# [WORK ITEM]
Omit every picture while you reproduce the entries that follow word for word.

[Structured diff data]
┏━━
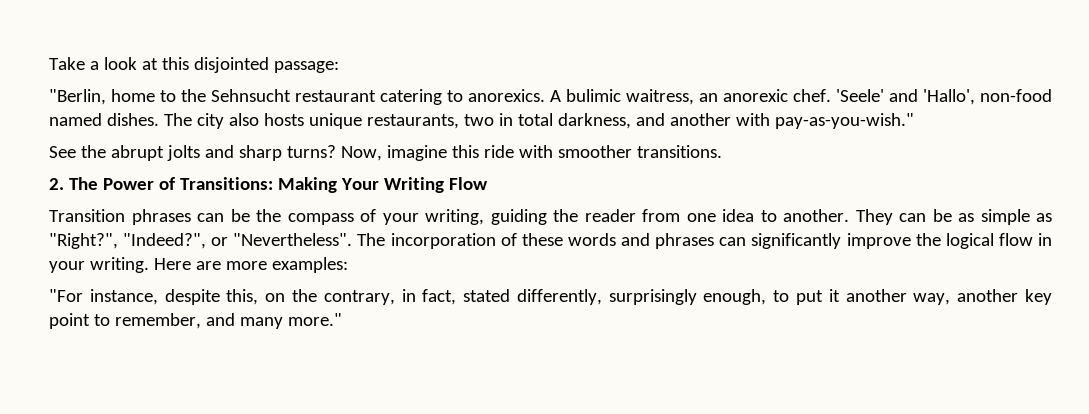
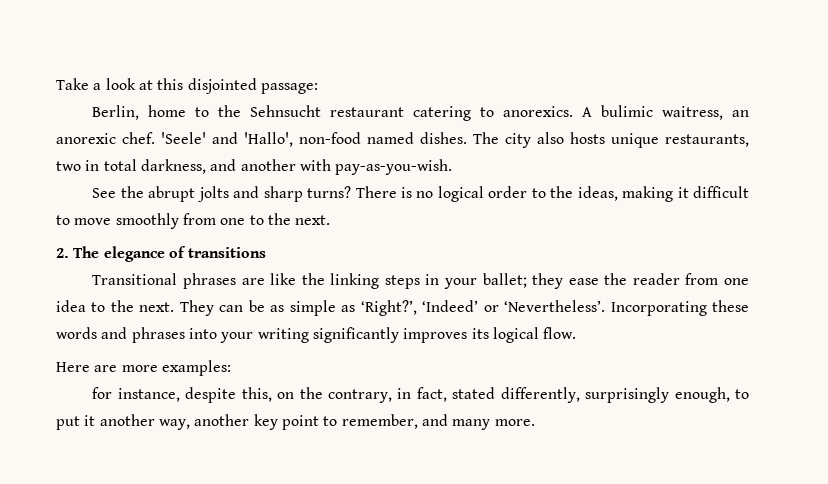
[49,89,106,105] "Berlin, -> [92,105,140,120] Berlin,
[774,113,914,129] pay-as-you-wish." -> [335,159,453,175] pay-as-you-wish.
[340,145,722,161] [49,177,488,193] [49,209,547,225] Now, imagine this ride with smoother transitions. // 2. The Power of Transitions: Making Your Writing Flow // Transition phrases can be the compass of your writing, guiding -> [355,186,749,202] [56,213,331,229] [56,246,267,262] [92,273,599,289] There is no logical order to the ideas, making it difficult to move smoothly from one to the next. // 2. The elegance of transitions // Transitional phrases are like the linking steps in your ballet; they ease
[783,209,849,222] another. -> [110,300,175,312] the next.
[49,233,1052,249] [49,257,149,273] "Right?", "Indeed?", or "Nevertheless". The incorporation of these words and phrases can significantly improve the logical flow in your writing. -> [360,300,750,316] [56,327,577,343] ‘Right?’, ‘Indeed’ or ‘Nevertheless’. Incorporating these words and phrases into your writing significantly improves its logical flow. //
[49,289,83,302] "For -> [92,387,113,399] for
[287,313,342,326] more." -> [494,419,535,426] more.

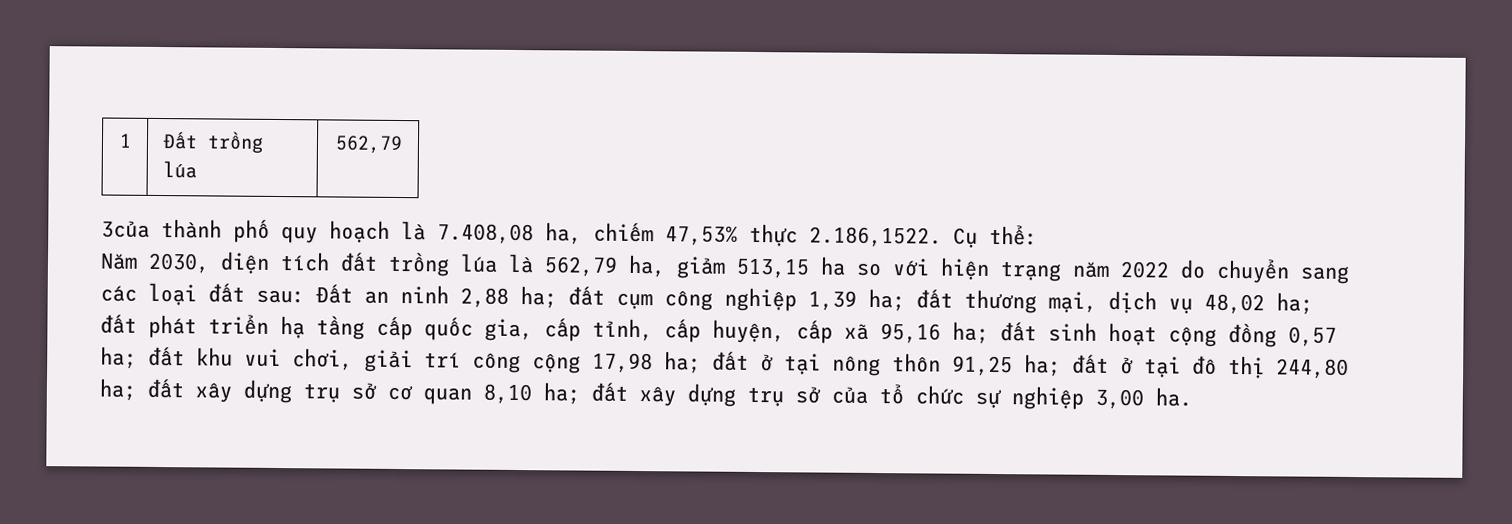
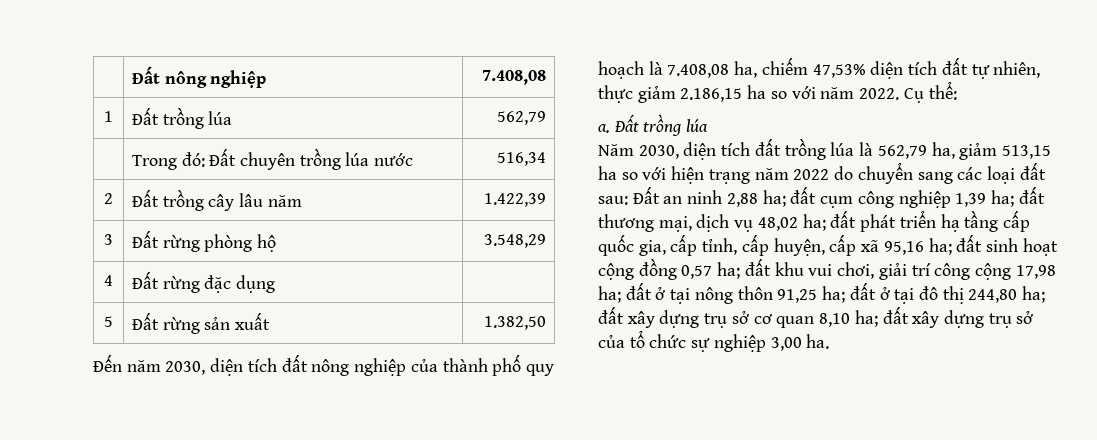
(118, 140) none -> [131,66,267,88] [482,70,547,85] | Đất nông nghiệp | 7.408,08 //
[101,220,150,238] // 3của -> [131,148,414,170] [497,152,547,166] [104,193,113,204] [131,189,302,211] [484,193,547,207] [104,234,113,245] [131,230,277,252] [484,234,547,248] [104,275,113,286] [131,271,276,293] [104,316,113,327] [131,312,271,334] [484,316,547,330] [93,354,438,376] // | Trong đó: Đất chuyên trồng lúa nước | 516,34 // 2 | Đất trồng cây lâu năm | 1.422,39 // 3 | Đất rừng phòng hộ | 3.548,29 // 4 | Đất rừng đặc dụng | // 5 | Đất rừng sản xuất | 1.382,50 // Đến năm 2030, diện tích đất nông nghiệp của
[749,223,1038,248] thực 2.186,1522. Cụ thể: -> [870,57,1041,79] [598,81,957,103] [598,114,709,136] diện tích đất tự nhiên, thực giảm 2.186,15 ha so với năm 2022. Cụ thể: // a. Đất trồng lúa

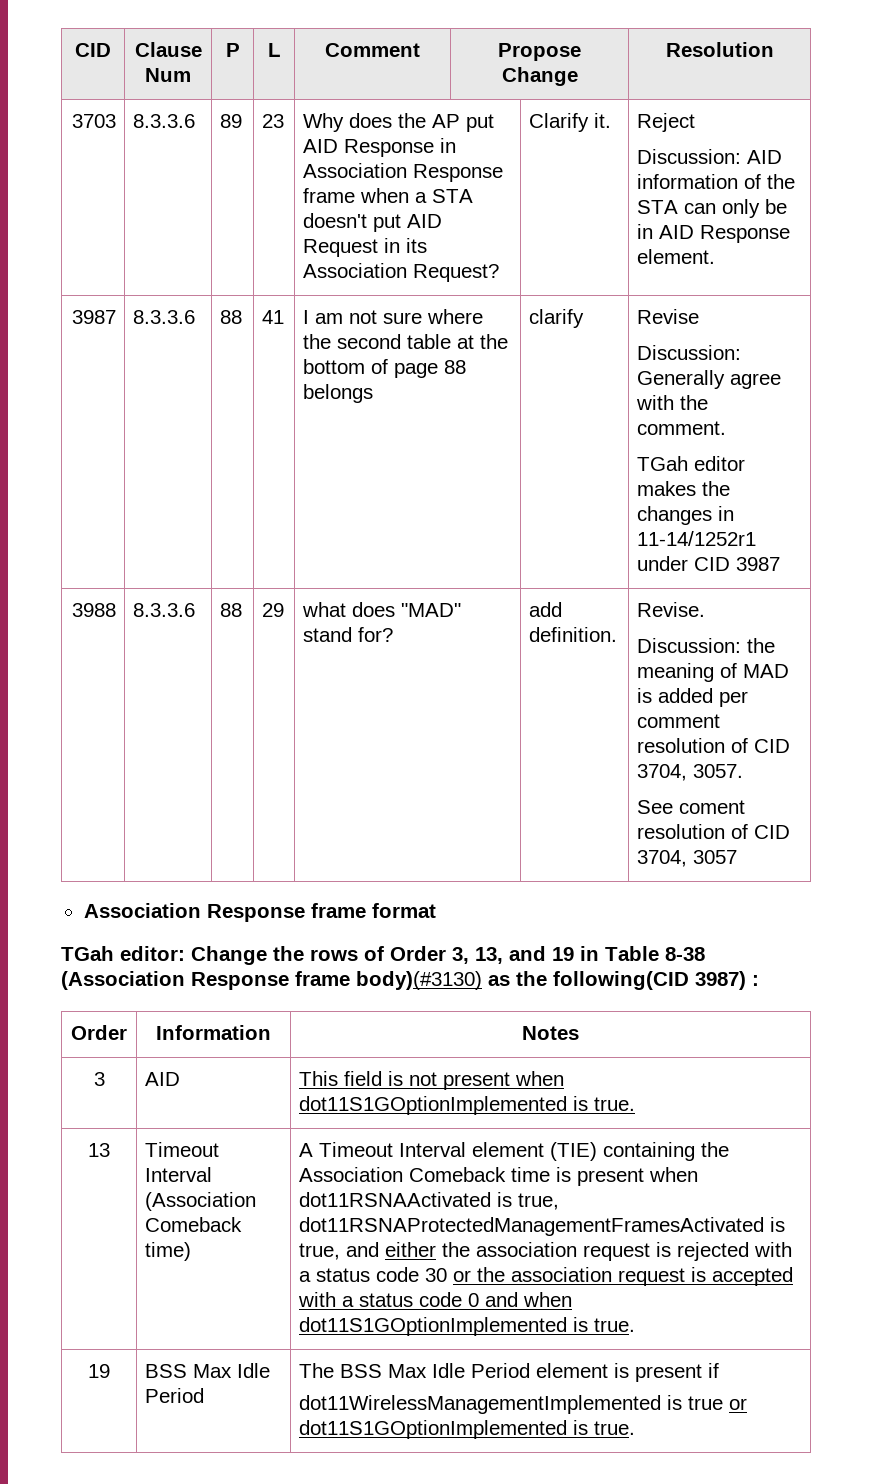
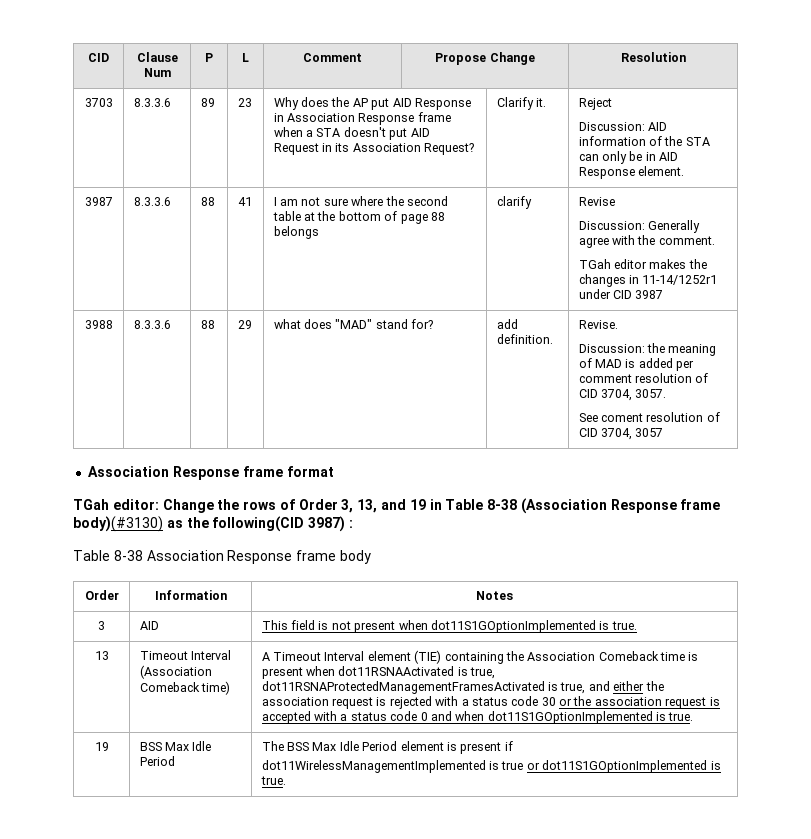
(759, 980) none -> [73,550,371,564] // Table 8-38 Association Response frame body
┗━━
# [SOLUTION]
[49,89,106,105] "Berlin, -> [92,105,140,120] Berlin,
[774,113,914,129] pay-as-you-wish." -> [335,159,453,175] pay-as-you-wish.
[340,145,722,161] [49,177,488,193] [49,209,547,225] Now, imagine this ride with smoother transitions. // 2. The Power of Transitions: Making Your Writing Flow // Transition phrases can be the compass of your writing, guiding -> [355,186,749,202] [56,213,331,229] [56,246,267,262] [92,273,599,289] There is no logical order to the ideas, making it difficult to move smoothly from one to the next. // 2. The elegance of transitions // Transitional phrases are like the linking steps in your ballet; they ease
[783,209,849,222] another. -> [110,300,175,312] the next.
[49,233,1052,249] [49,257,149,273] "Right?", "Indeed?", or "Nevertheless". The incorporation of these words and phrases can significantly improve the logical flow in your writing. -> [360,300,750,316] [56,327,577,343] ‘Right?’, ‘Indeed’ or ‘Nevertheless’. Incorporating these words and phrases into your writing significantly improves its logical flow. //
[49,289,83,302] "For -> [92,387,113,399] for
[287,313,342,326] more." -> [494,419,535,426] more.

(118, 140) none -> [131,66,267,88] [482,70,547,85] | Đất nông nghiệp | 7.408,08 //
[101,220,150,238] // 3của -> [131,148,414,170] [497,152,547,166] [104,193,113,204] [131,189,302,211] [484,193,547,207] [104,234,113,245] [131,230,277,252] [484,234,547,248] [104,275,113,286] [131,271,276,293] [104,316,113,327] [131,312,271,334] [484,316,547,330] [93,354,438,376] // | Trong đó: Đất chuyên trồng lúa nước | 516,34 // 2 | Đất trồng cây lâu năm | 1.422,39 // 3 | Đất rừng phòng hộ | 3.548,29 // 4 | Đất rừng đặc dụng | // 5 | Đất rừng sản xuất | 1.382,50 // Đến năm 2030, diện tích đất nông nghiệp của
[749,223,1038,248] thực 2.186,1522. Cụ thể: -> [870,57,1041,79] [598,81,957,103] [598,114,709,136] diện tích đất tự nhiên, thực giảm 2.186,15 ha so với năm 2022. Cụ thể: // a. Đất trồng lúa

(759, 980) none -> [73,550,371,564] // Table 8-38 Association Response frame body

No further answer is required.